Aug 21, 2018

Sub-Saharan Centres of Learning


Though we may think of Timbuktu as the pre-eminent site of pre-colonial West African scholarship, we must remember that there were other places spanning across the Western and Central Sudan that were renowned for their tradition of teaching.

One such place was the capital city of the Kanem Bornu state, Birni Gazargamu. This first great centre of Islamic learning in Central Sudan produced such outstanding figures as Idris Alooma, the pioneering 16th century mai (King) who improved governance and infrastructure. A scholar himself, he funded scholarship and the copying of sacred books. An earlier product of this stimulating aura was Ibrahim al-Kanemi, the first known Sub-Saharan writer (12th century) to have written in Arabic.


If we venture west from Chad into Nigeria we can enter the cities of Kano and Katsina, two of the original Hausa city-states.
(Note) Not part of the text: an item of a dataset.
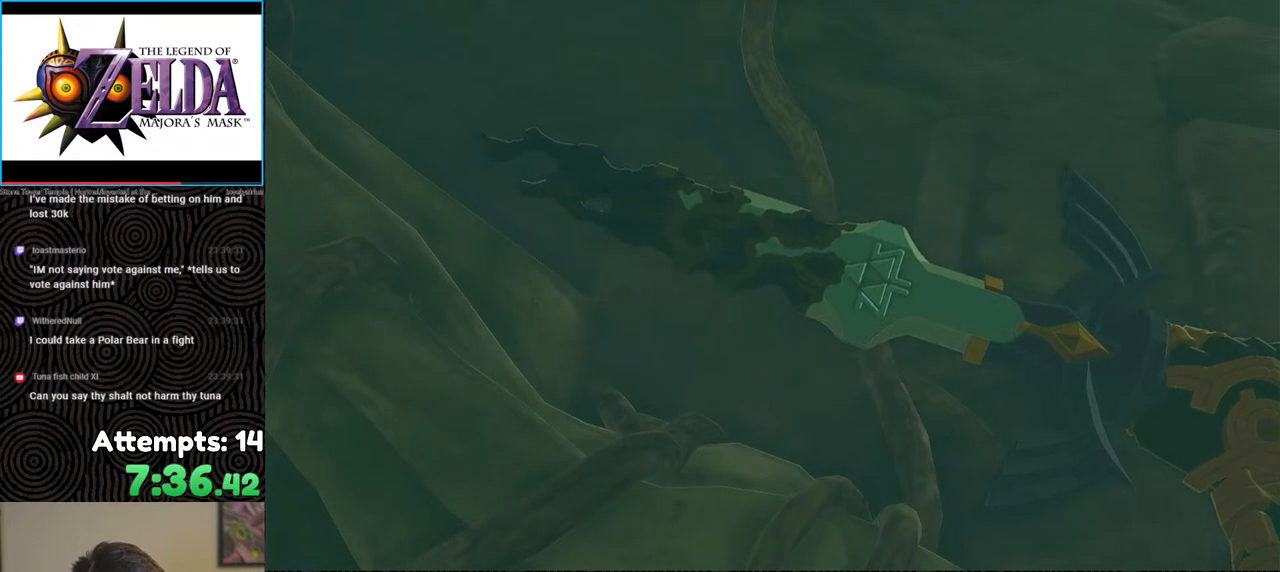
{"buttons": [], "left_stick": "up", "right_stick": "center", "events": [[17, "B", "down"], [100, "B", "up"], [183, "B", "down"], [300, "B", "up"], [350, "B", "down"], [433, "B", "up"]]}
It was around the environs of Gobarau Mosque built during the reign of Sarkin (King) Muhammed Korau (1463-1495), the first Muslim ruler of Katsina, that this metropolis became a centre of learning. Ibn Sabbag known as Dan Marina, an acclaimed scholar of the 17th century, who the Sokoto Caliphate ruler Muhammed Bello, often referred to as ''the corridor to knowledge,'' was educated there. Muhammed al-Fulani al-Kishnawi, who became a noted figure, in the celebrated al-Jabarti circle, based at Al-Azhar University, also studied there. He passed away in Cairo in 1741 CE. In an article by Dr Musa Ahmad Karkaru we are informed that there are copies of his works in the Egyptian National Library, as well as in some Moroccan and Nigerian archives. The Kano Chronicle tells us that it was the Wangara teachers and traders that popularised Islam in Kano during the 14th century. Amid the reign of Sarkin Kano Muhammed Rumfa (1463-1699) and after his return from Mecca, the city became a centre of learning; attracting scholars and students from near and far - such as the jurist Muhammed al-Maghli, from Tlemcen, Algeria.

Continuing westward, into Burkina Faso, there is the village of Darsalamy, founded by Wangara scholars. Since the 18th century they have been resident in the major city of Bobo-Dioulasso. During the mid-19th century, in the western part of the country, they founded Darsalamy, translated as “abode of peace” or “house of peace” in Arabic, as a village of study and prayer in. Inspired by the teachings and life of the Malian scholar, al-Hajj Salim Suwari, these teachers followed his tradition.


Going south from Burkina Faso, we enter Ghana. Salaga, in the north of the country, was sometimes referred to as the 'Timbuktu of the South,' due to the twin attributes both towns shared – trade and scholarship. One of the outstanding figures of the 19th century in Salaga, was a scholar of Nigerian descent, al-Hajj Umar, who was a founder of the schools there. Thought to have had advanced knowledge in Greek philosophy as well as Arabic poetry, he later relocated to Kete Krachi; becoming a paramount figure in the establishment of that town as a centre of learning.

The Ivory Coast, which shares a border with Ghana, was also home to hubs of studying such as Bondouku and Kong, both founded in the early 18th century. The learning in these towns was generated by the teachings of Mande lineages in for example Kamagahte, Saganago and Timate. As well as being trading emporiums specialising in gold and kola nuts, they were well-known centres of learning, known for their teaching of Maliki law. Of the four recognised schools of Islamic law, the majority of Islamic West Africa follows the Maliki branch.

Staying on a westerly path, we find ourselves in the Sierra Leonean hinterland. In 1831, in a town called Gbile, in northern Sierra Leone, Fode Ibrahim Tarawali founded a school of higher learning. In an article by David E. Skinner, we are informed that the esteemed Pan African pioneer Edward Blyden, when passing through the area in 1872, said of the school, that:

'Billeh is a sort of University town – the Oxford of this region... The president of this institution is Fode Tarawally, celebrated throughout the country for his learning...”


Going north of Sierra Leone, passing through Guinea, we make a stop in the Senegambian region. In 1611, Khaly Amar Fall founded the widely honoured Pir Saniokhor University in Senegal. Senegalese notables such as Omar ibn Said, Malik Sy (founder of Bundu) and El Hajj Umar Tall studied at Pir, as well as the Gambian mystic Mass Kah, who founded his own settlement and school in his homeland, which he called Medina.

East of Senegal is Mali. The country that produced centres of learning, such as Jenne, where the Bagayogo lineage hails from and Kabura. Kabura is celebrated for being the hometown of the Fulani teacher Moddibo al-Kaburi, a pioneering figure of the Timbuktu scholarship, which produced alumni such as Ahmed Baba, the eminent scholar of 16th century Timbuktu. Some referring this period to its “Golden Age.”


Thus if Timbuktu was the bright star, the central phenomenon in the teaching constellation, the other centres of learning we have briefly visited were complimentary satellites of often equal brilliance.